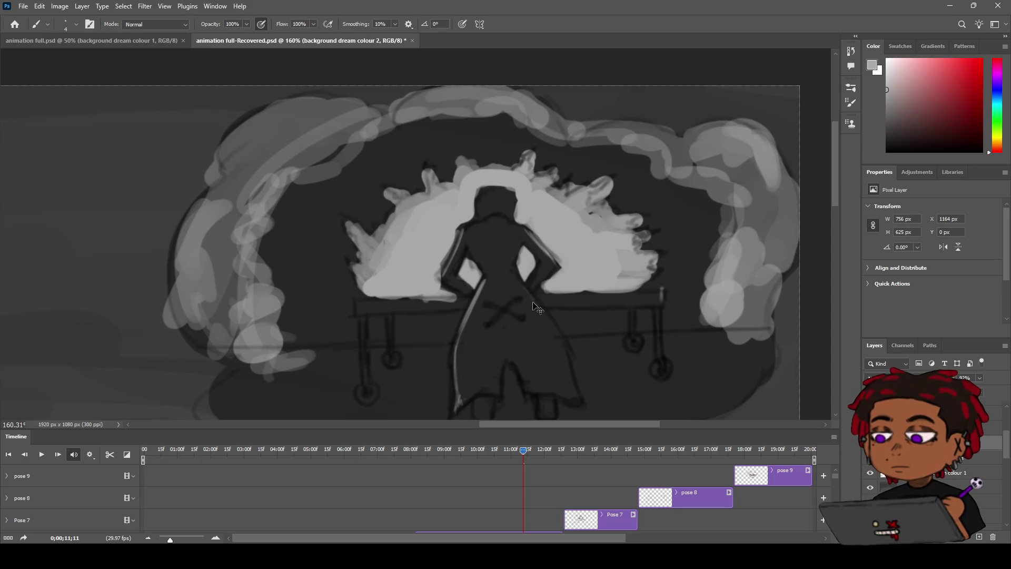
drag(524, 287, 552, 331)
drag(529, 298, 574, 396)
key(z)
mouse_move(526, 208)
mouse_down()
mouse_move(474, 228)
mouse_move(590, 213)
mouse_up()
key(b)
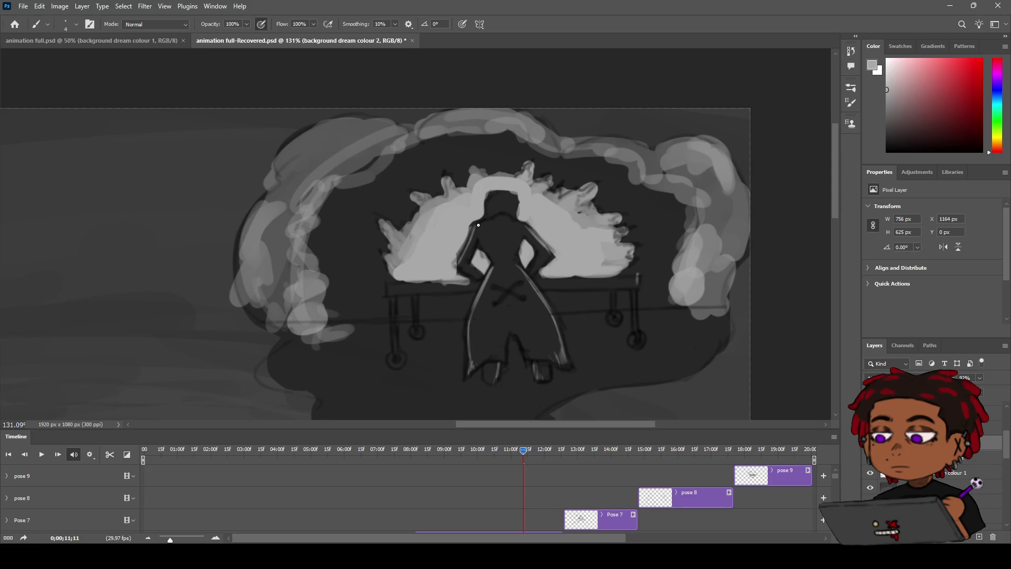
Add light rim strokes along the right and left shoulders, then zoom out to see the frame
scroll(478, 225, up, 5)
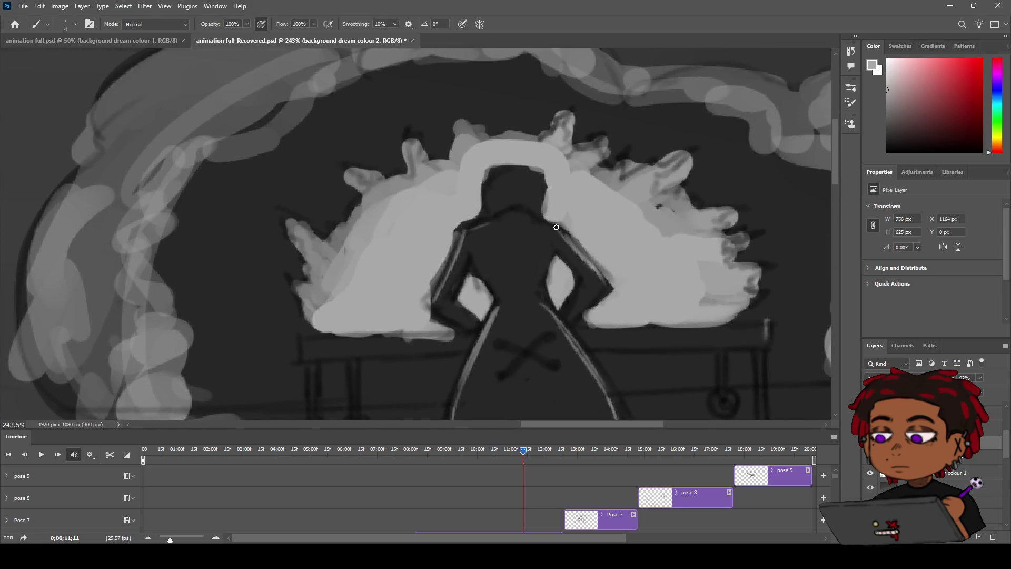
drag(527, 216, 568, 238)
drag(476, 225, 504, 216)
key(z)
mouse_move(478, 241)
mouse_down()
mouse_move(427, 268)
mouse_move(458, 265)
mouse_move(428, 264)
mouse_move(418, 271)
mouse_move(441, 268)
mouse_move(416, 276)
mouse_move(418, 259)
mouse_move(405, 258)
mouse_move(495, 231)
mouse_up()
key(h)
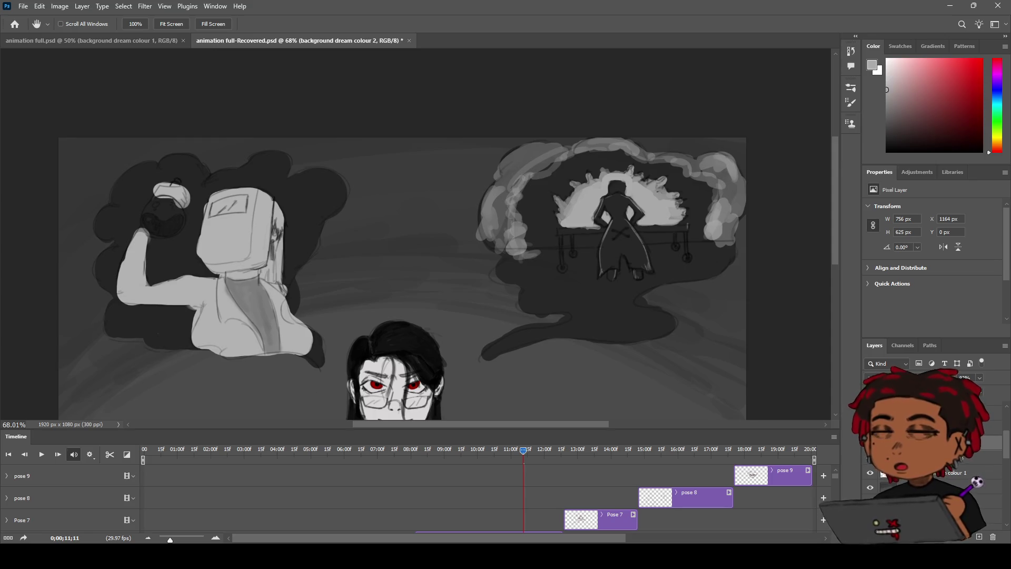
Scrub the timeline from 0;00 to 11;25 and fit the frame around the three dream clouds
mouse_move(448, 361)
mouse_down()
mouse_move(479, 263)
mouse_move(476, 285)
mouse_up()
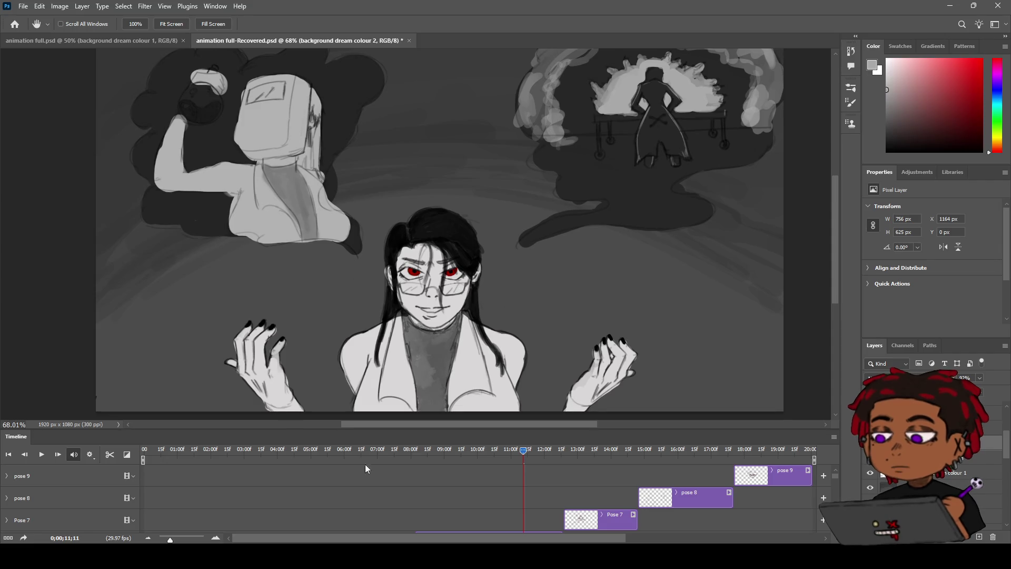
mouse_move(369, 450)
mouse_down()
mouse_move(142, 449)
mouse_move(441, 413)
mouse_up()
key(z)
mouse_move(528, 227)
mouse_down()
mouse_move(505, 223)
mouse_move(522, 228)
mouse_up()
drag(430, 452, 541, 451)
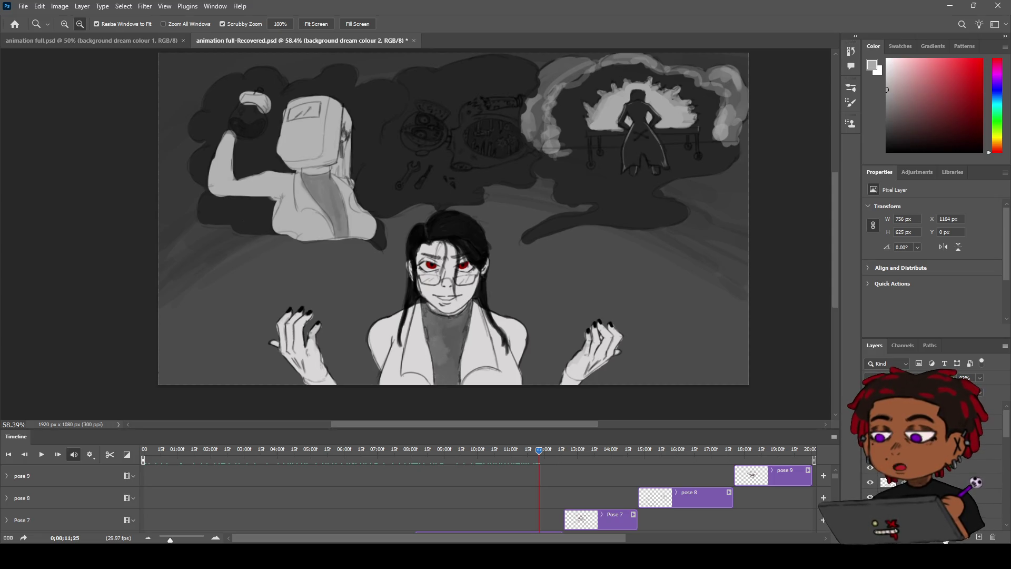
scroll(452, 216, down, 1)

————————

TASK TO COMPLETE: From the first line above to the last, reproduce the records exactly but without the pictures.

SOLUTION BELOW:
drag(524, 287, 552, 331)
drag(529, 298, 574, 396)
key(z)
mouse_move(526, 208)
mouse_down()
mouse_move(474, 228)
mouse_move(590, 213)
mouse_up()
key(b)
Add light rim strokes along the right and left shoulders, then zoom out to see the frame
scroll(478, 225, up, 5)
drag(527, 216, 568, 238)
drag(476, 225, 504, 216)
key(z)
mouse_move(478, 241)
mouse_down()
mouse_move(427, 268)
mouse_move(458, 265)
mouse_move(428, 264)
mouse_move(418, 271)
mouse_move(441, 268)
mouse_move(416, 276)
mouse_move(418, 259)
mouse_move(405, 258)
mouse_move(495, 231)
mouse_up()
key(h)
Scrub the timeline from 0;00 to 11;25 and fit the frame around the three dream clouds
mouse_move(448, 361)
mouse_down()
mouse_move(479, 263)
mouse_move(476, 285)
mouse_up()
mouse_move(369, 450)
mouse_down()
mouse_move(142, 449)
mouse_move(441, 413)
mouse_up()
key(z)
mouse_move(528, 227)
mouse_down()
mouse_move(505, 223)
mouse_move(522, 228)
mouse_up()
drag(430, 452, 541, 451)
scroll(452, 216, down, 1)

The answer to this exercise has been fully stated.